Dr. Gursky is a leading expert in lipoproteins biophysics and in structural thermodynamics of protein assemblies. One focus of her research is on the molecular mechanisms of function of plasma lipoproteins, such as Good and Bad Cholesterol, in health and in diseases of lipid metabolism such as diabetes, metabolic syndrome and atherosclerosis. Another focus is on protein misfolding and deposition in amyloid diseases and the role of lipids in these pathogenic processes. High-, low- and very low-density lipoproteins (HDL, LDL and VLDL) are nanoparticles that transport lipids and play critical roles in major metabolic disorders. Protein constituents of these nanoparticles, termed apolipoproteins, are over-represented in amyloid diseases wherein normally soluble proteins misfold in an insoluble cross-beta-sheet conformation and deposit in vital organs, causing damage and death. Our team uncovered molten globular properties of apolipoproteins that are critical for their normal functions as well as their misfolding in amyloid. Further, we have uncovered the kinetic origin of lipoprotein stability, elucidated its energetic and structural basis, and developed an experimental approach for quantitative studies of lipoprotein stability and remodeling. Projects currently underway in the Gursky lab: 1) the structural basis for HDL adaptation to the increasing lipid load during reverse cholesterol transport; 2) molecular mechanism of LDL aggregation and fusion; 3) normal and pathologic functions of Serum Amyloid A, an enigmatic ancient protein that becomes a major player in lipid metabolism during acute inflammation and injury. To this end, we use an integrated array of biophysical, biochemical, structural and computational methods, including circular dichroism, absorption and fluorescence spectroscopy; light scattering; electron microscopy, size exclusion chromatography, x-ray crystallography, as well as mass spectrometry techniques such as hydrogen-deuterium exchange, along with computational biology and bioinformatics.

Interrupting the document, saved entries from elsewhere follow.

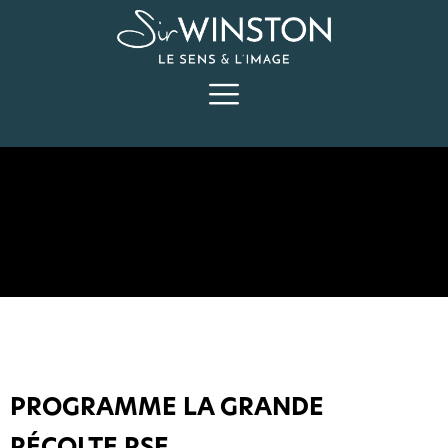
PROGRAMME LA GRANDE
RÉCOLTE RSE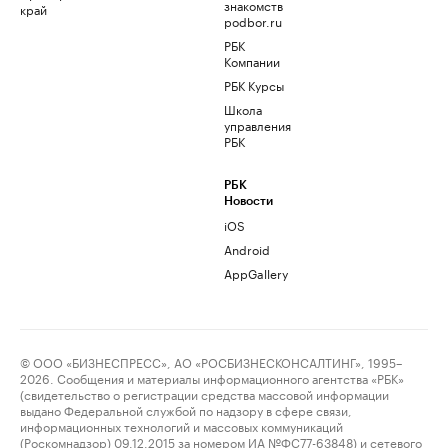
знакомств
край
podbor.ru
РБК
Компании
РБК Курсы
Школа
управления
РБК
РБК
Новости
iOS
Android
AppGallery
© ООО «БИЗНЕСПРЕСС», АО «РОСБИЗНЕСКОНСАЛТИНГ», 1995–
2026. Сообщения и материалы информационного агентства «РБК»
(свидетельство о регистрации средства массовой информации
выдано Федеральной службой по надзору в сфере связи,
информационных технологий и массовых коммуникаций
(Роскомнадзор) 09.12.2015 за номером ИА №ФС77-63848) и сетевого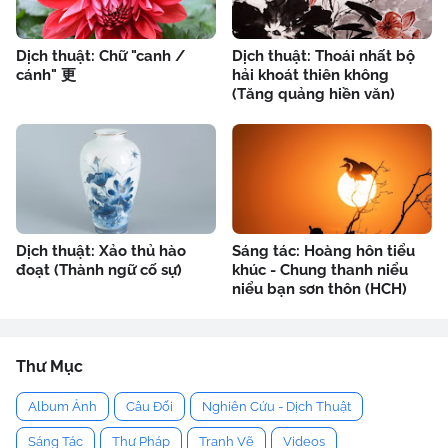
Dịch thuật: Chữ "canh /
Dịch thuật: Thoái nhất bộ
cánh" 更
hải khoát thiên không
(Tăng quảng hiền văn)
Dịch thuật: Xảo thủ hào
Sáng tác: Hoàng hôn tiểu
đoạt (Thành ngữ cố sự)
khúc - Chung thanh niểu
niểu bạn sơn thôn (HCH)
Thư Mục
Album Ảnh
Câu Đối
Nghiên Cứu - Dịch Thuật
Sáng Tác
Thư Pháp
Tranh Vẽ
Videos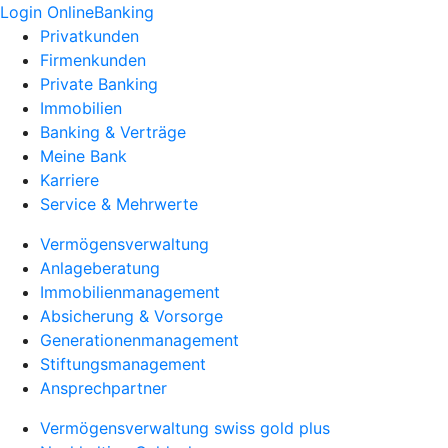
Login OnlineBanking
Privatkunden
Firmenkunden
Private Banking
Immobilien
Banking & Verträge
Meine Bank
Karriere
Service & Mehrwerte
Vermögensverwaltung
Anlageberatung
Immobilienmanagement
Absicherung & Vorsorge
Generationenmanagement
Stiftungsmanagement
Ansprechpartner
Vermögensverwaltung swiss gold plus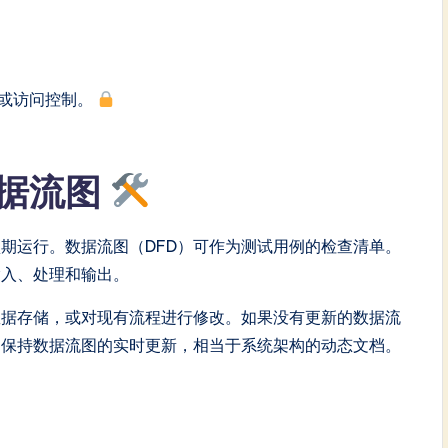
或访问控制。
据流图
期运行。数据流图（DFD）可作为测试用例的检查清单。
输入、处理和输出。
数据存储，或对现有流程进行修改。如果没有更新的数据流
。保持数据流图的实时更新，相当于系统架构的动态文档。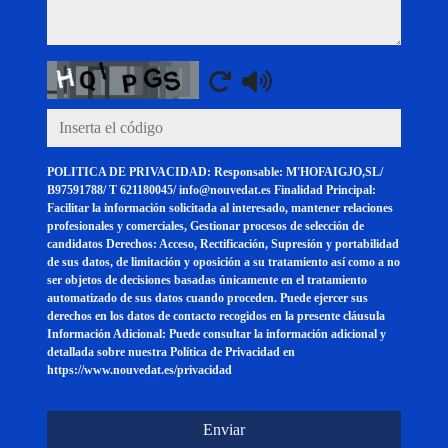
Captcha
POLITICA DE PRIVACIDAD: Responsable: M'HOFAIGJO,SL/
B97591788/ T 621180045/ info@nouvedat.es Finalidad Principal:
Facilitar la información solicitada al interesado, mantener relaciones
profesionales y comerciales, Gestionar procesos de selección de
candidatos Derechos: Acceso, Rectificación, Supresión y portabilidad
de sus datos, de limitación y oposición a su tratamiento así como a no
ser objetos de decisiones basadas únicamente en el tratamiento
automatizado de sus datos cuando proceden. Puede ejercer sus
derechos en los datos de contacto recogidos en la presente cláusula
Información Adicional: Puede consultar la información adicional y
detallada sobre nuestra Política de Privacidad en
https://www.nouvedat.es/privacidad
Enviar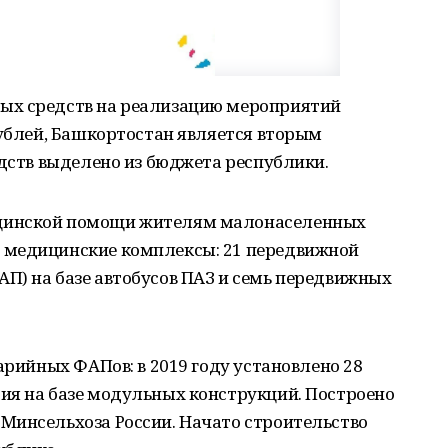
ых средств на реализацию мероприятий
рублей, Башкортостан является вторым
едств выделено из бюджета республики.
цинской помощи жителям малонаселенных
 медицинские комплексы: 21 передвижной
П) на базе автобусов ПАЗ и семь передвижных
арийных ФАПов: в 2019 году установлено 28
ия на базе модульных конструкций. Построено
Минсельхоза России. Начато строительство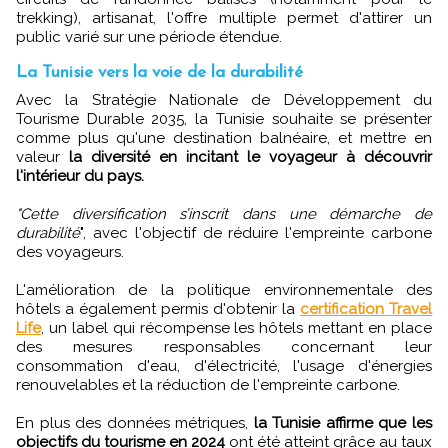
trekking), artisanat, l'offre multiple permet d'attirer un
public varié sur une période étendue.
La Tunisie vers la voie de la durabilité
Avec la Stratégie Nationale de Développement du
Tourisme Durable 2035, la Tunisie souhaite se présenter
comme plus qu'une destination balnéaire, et mettre en
valeur
la diversité en incitant le voyageur à découvrir
l'intérieur du pays.
"Cette diversification s’inscrit dans une démarche de
durabilité
", avec l'objectif de réduire l'empreinte carbone
des voyageurs.
L'amélioration de la politique environnementale des
hôtels a également permis d'obtenir la
certification Travel
Life
, un label qui récompense les hôtels mettant en place
des mesures responsables concernant leur
consommation d'eau, d'électricité, l'usage d'énergies
renouvelables et la réduction de l'empreinte carbone.
En plus des données métriques,
la Tunisie affirme que les
objectifs du tourisme en 2024
ont été atteint grâce au taux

The Hamilton laboratory developes and applies novel physical approaches to study of obesity, metabolic syndrome, and cardiovascular disease. Our studies encompass simplified model systems (model membranes, cells) to disease in patients, which is achieved by interactions of different disciplines to translate basic biophysics to human disease. We have developed fluorescence probes to distinguish and quantify individual steps of fatty acid (FA) transport in membranes, and separate transport from metabolism. I applied new methods and hypotheses to cells in collaborations with talented BUSM faculty including Barbara Corkey and Paul Pilch in early studies that examined effects of insulin on FA uptake in adipocytes and pancreatic islets. More recently, we performed innovative experiments showing that the putative FA membrane transport protein CD36 has a more definitive effect on intracellular metabolism than on membrane transport of FA, providing new therapeutic strategies. Since another major function of CD36 is the uptake of the inflammation-promoting oxidized LDL in plasma, we explored the relationship of fatty acids binding to LDL uptake and showed that dietary fatty acids, except for omega-3 fatty acids, greatly enhanced oxLDL uptake into HEK cells, which could provide new therapeutic approaches for mitigating pancreatic ß-cell dysfunction in diabetes. We also apply magnetic resonance imaging (MRI) to examine fat tissue, and progression of liver disease and atherosclerosis using mouse and rabbit imaging at to monitor atherosclerosis and fat accumulation, including serial imaging of the same animal to follow progression of disease. Recently we demonstrated inflammatory links between (i) oral disease and atherosclerosis and (ii) advanced atherosclerosis and liver fibrosis. We have established a link through systemic inflammation and are exploiting this link to treat oral, vascular and liver inflammation by oral application of natural molecules derived from omega-3 fatty acids (specialized pro-resolving mediators) that decrease both localized and systemic inflammation.